Everyone loves payday! And with each passing year, more and more employees seem to love direct deposit. According to a 2022 , more than 93% of U.S. workers are paid by direct deposit. That’s quite a jump from 74% in 2011.
And employers love it too. It saves time on payroll-related tasks, saves money on printing and mailing and eliminates such security risks as stolen checks and forged signatures.
Is Mandatory Direct Deposit Legal?
Given its popularity and the advantages it provides to employers, direct deposit is encouraged by many companies. In fact, some even require it. But can they? The answer is — like most things HR-related — it’s complicated. Some states have a law for or against mandatory direct deposit; if the state does not have laws on direct deposit, federal law applies…but even that has some conditions.
Federal Law on Mandatory Direct Deposit
The Electronic Fund Transfer Act (EFTA), also known as Federal Regulation E, permits employers to make direct deposit mandatory, as long as you do one of the following:
- Allow each employee to choose the bank that his or her wages will be deposited into.

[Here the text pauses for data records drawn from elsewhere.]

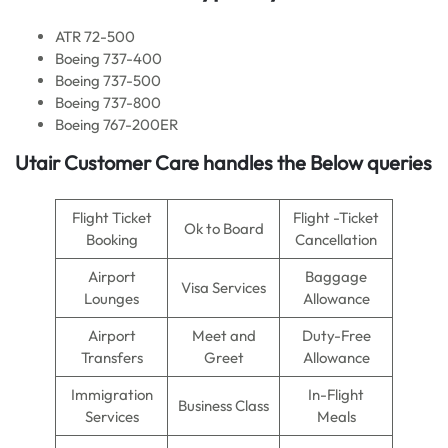
ATR 72-500
Boeing 737-400
Boeing 737-500
Boeing 737-800
Boeing 767-200ER
Utair Customer Care handles the Below queries
Flight Ticket
Flight -Ticket
Ok to Board
Booking
Cancellation
Airport
Baggage
Visa Services
Lounges
Allowance
Airport
Meet and
Duty-Free
Transfers
Greet
Allowance
Immigration
In-Flight
Business Class
Services
Meals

- Choose the bank that your employees must use for direct deposit, but also offer another means of payment, such as cash or paper check.
State Law on Making Direct Deposit Mandayory
In some states, an employer can make direct deposit mandatory, provided certain stipulations are met. For instance, employers in Kansas, Indiana, Texas, Missouri and South Carolina can require employees to accept direct deposit, but the employer must provide another payment method — such as payroll card, cash or check — to employees who do not have a bank account.
In many states — including California, New York, New Jersey, Florida, Vermont and Illinois — employers must obtain written permission from employees in order to pay them by direct deposit. A good rule of thumb is to require written authorization from the employee, even if state law doesn’t say to.
You can determine your state’s stance on direct deposit by examining its wage payment statutes, which may also require that you give employees a pay stub each time they are paid — whether by direct deposit, check, cash or payroll card.
Of course, this is just a summary of complex state rules, which may contain additional provisions and exceptions, and — as is often the case with state laws — can change frequently. Be sure to get professional advice on the current rules in your jurisdiction before implementing a policy at your business.